## [What to work on]
Take the records below and write them out again exactly.

##### Provided entries

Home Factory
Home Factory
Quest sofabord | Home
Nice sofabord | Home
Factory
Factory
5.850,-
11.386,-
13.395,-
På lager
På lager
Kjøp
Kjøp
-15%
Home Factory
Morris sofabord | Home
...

##########

## [Completed task]
Home Factory
Home Factory
Quest sofabord | Home
Nice sofabord | Home
Factory
Factory
5.850,-
11.386,-
13.395,-
På lager
På lager
Kjøp
Kjøp
-15%
Home Factory
Morris sofabord | Home
...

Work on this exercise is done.